Everyone’s CV is different and it can depend on the stage of your career, as well as the field in which you work. Choosing which parts of your education to list can be challenging and leave you with little space for other sections or details of the CV. So which qualifications and educational certificates are worth listing and significant to prospective employers?
We understand that writing an effective CV can be challenging and prioritising various aspects of your personal profile can be complicated. Read this blog post to understand more about the education section of the CV and which parts you should include.
Which parts of the education section to include for graduate students
If you recently left university, your main priority is listing your degree or postgraduate studies which are most influential.
You can still list other academic background, though other educational qualifications should be listed briefly and not explained in depth.
If you completed a PhD, you may feel it necessary to explain your studies further, such as modules, particular studies, etc.
Listing your education above your work experience is comprehensible, seeing as this is your most recent achievement and also a way of showing recruiters what you’ve been up to recently.
Which parts of the education section to include for jobseekers with experience
For jobseekers who have previous work experience, listing education on your CV is still important, although recruiters will be more focused on your work history.
Your highest academic qualification should be listed (i.e., degree or college course) and other information such as GCSEs or A levels should be kept to a one line explanation, if chosen to list at all.
There are no set rules as to how much of your education you should list on your CV, instead individuals may choose and decide for themselves what they feel is appropriate.
Another aspect to consider is the amount of space your CV grants you. If you have limited space, you should list your highest academic qualification and if you can, the penultimate academic qualification or course you did, as well.
Where should you put the education section on your CV?
A frequent question asked with a variety of answers.
The general suggestion for those with previous work experience in the same job sector is that the education section is listed after the work experience section. If you have previous work history which relates to the job for which you are applying, it is much more effective to list your work experience first and then your academic background. Recruiters will be looking for experience and want to know which jobs you have had, what you did and what responsibilities you had.
However, if you graduated or left school recently, you may choose to highlight your academic background and your recent qualifications or academic certificates by placing the education section at the beginning of you CV.
If you went back to college or university, you can reinforce this by including your education section before your work experience. This also shows your recent activity and whereabouts, updating hiring managers and demonstrating what you have been doing recently.
How to include education and academic background on a CV
The way you format the education section of a CV will depend on the way you have formatted the rest of you CV.

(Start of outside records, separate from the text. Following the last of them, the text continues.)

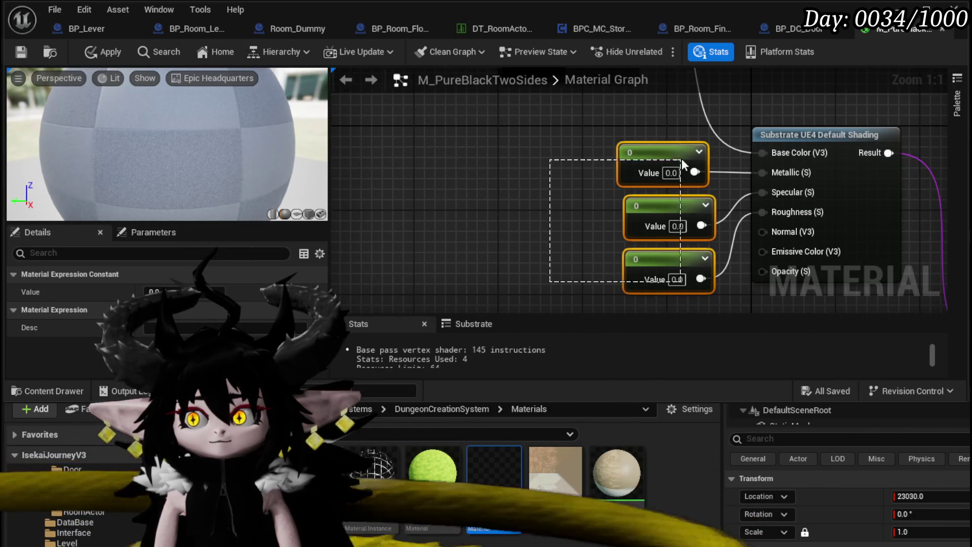
left_click_drag(601, 208, 506, 184)
Apply the material changes and return to BP_Room_FinalBoss.
left_click(456, 200)
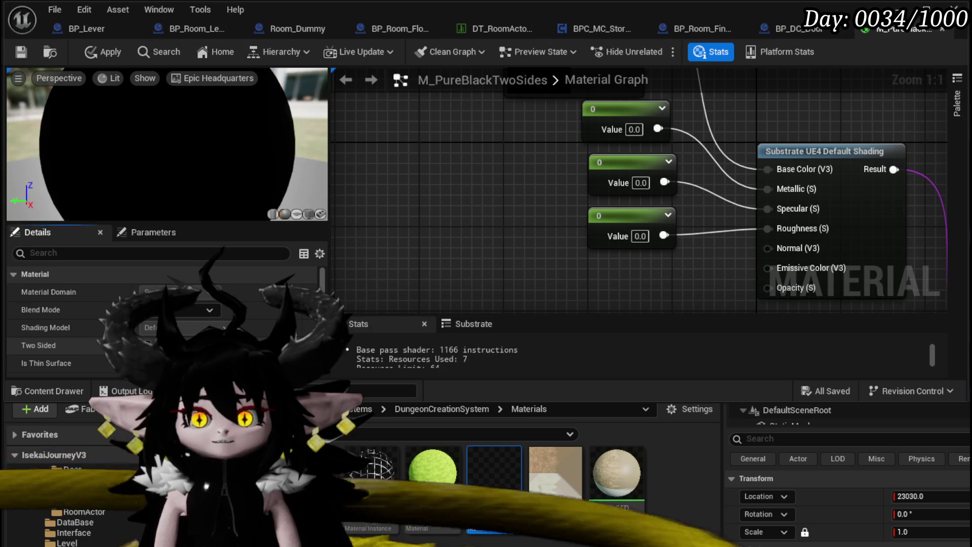
left_click(100, 48)
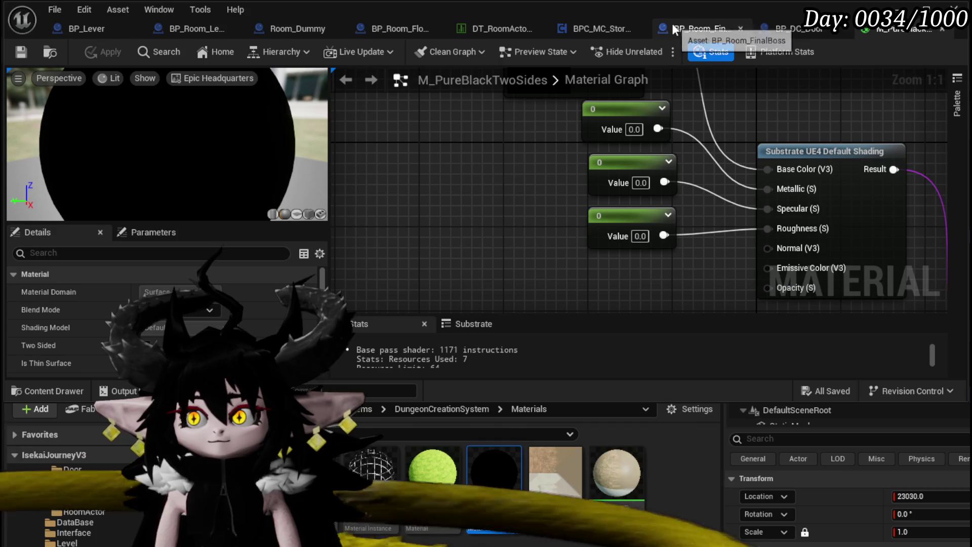
left_click(690, 26)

If you have a long list of work experience which is relevant to the job role, you may choose to compact the way you list your education.
Course details such as the school, institute, college or university, dates, qualification title and any other relevant information should be listed.
Summarise any details, such as modules and grades without forming long lists. For example, instead of listing all your GCSE subjects and grades, you can simply write:
10 GCSEs grades B-C
Note: it’s not compulsory to list your grades on a CV. If you feel more comfortable listing subjects without grades, then do so; however, be prepared to answer interviewers in the case that they enquire about your grades.
Never include primary school education on your CV, unless stated by hiring managers.
Listing unfinished courses
This is a complicated and personal topic which depends entirely on the individual. If you started a one year course and dropped out two weeks in, it’s not acceptable to list the course. However, if you studied a three year course and completed two out of three years, it is worth mentioning the unfinished course on your CV.
In the case that you decide to list an unfinished course, you should be prepared to explain why at any possible interviews.
If you feel that the course is important or that your expertise in an area relevant to the job improved, it is worth listing the unfinished course.
Don’t forget: You should state that the course is either ongoing or unfinished.